Saved data entries

***

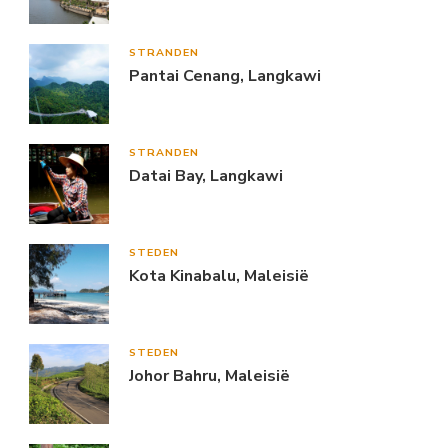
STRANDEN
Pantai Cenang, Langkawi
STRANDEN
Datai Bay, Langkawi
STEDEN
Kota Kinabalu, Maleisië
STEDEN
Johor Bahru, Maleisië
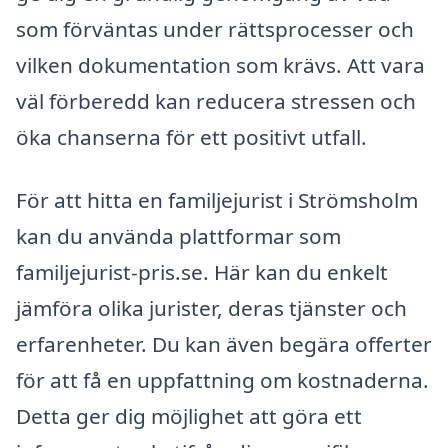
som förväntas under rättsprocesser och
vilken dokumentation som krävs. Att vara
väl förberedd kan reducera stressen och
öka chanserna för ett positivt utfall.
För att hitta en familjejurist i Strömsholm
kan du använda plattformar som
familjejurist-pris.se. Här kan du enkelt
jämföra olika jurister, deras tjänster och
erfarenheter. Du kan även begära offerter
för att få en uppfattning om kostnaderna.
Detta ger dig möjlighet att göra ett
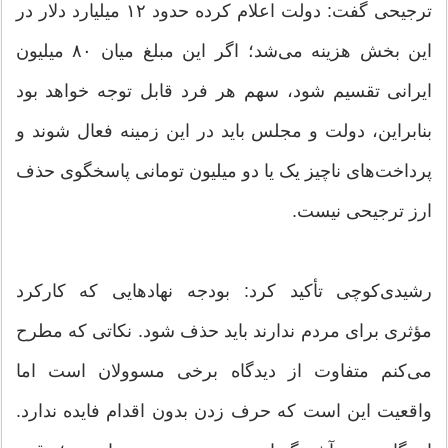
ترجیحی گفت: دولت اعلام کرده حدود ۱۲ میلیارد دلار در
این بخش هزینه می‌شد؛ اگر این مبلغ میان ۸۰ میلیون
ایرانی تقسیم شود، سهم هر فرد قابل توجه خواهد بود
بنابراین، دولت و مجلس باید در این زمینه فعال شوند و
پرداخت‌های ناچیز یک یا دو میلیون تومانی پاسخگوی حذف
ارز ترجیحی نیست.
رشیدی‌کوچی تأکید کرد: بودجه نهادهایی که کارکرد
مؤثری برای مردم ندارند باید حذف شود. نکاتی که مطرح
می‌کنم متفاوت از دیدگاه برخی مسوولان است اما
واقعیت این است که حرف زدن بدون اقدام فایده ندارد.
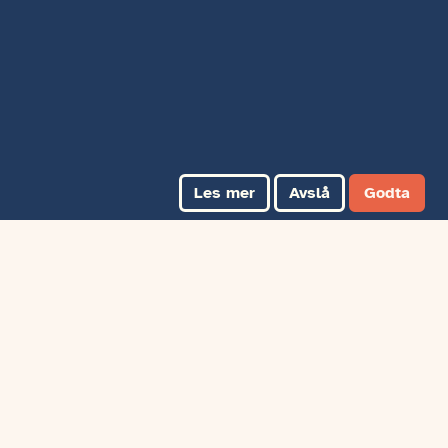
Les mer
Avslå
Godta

***

Exactly the lines from the one containing "بنابراین، دولت و" through the end of the data above: repeat those, both ends included, and nothing else. Skip the pictures.

● ANSWER BELOW
بنابراین، دولت و مجلس باید در این زمینه فعال شوند و
پرداخت‌های ناچیز یک یا دو میلیون تومانی پاسخگوی حذف
ارز ترجیحی نیست.
رشیدی‌کوچی تأکید کرد: بودجه نهادهایی که کارکرد
مؤثری برای مردم ندارند باید حذف شود. نکاتی که مطرح
می‌کنم متفاوت از دیدگاه برخی مسوولان است اما
واقعیت این است که حرف زدن بدون اقدام فایده ندارد.
Les mer
Avslå
Godta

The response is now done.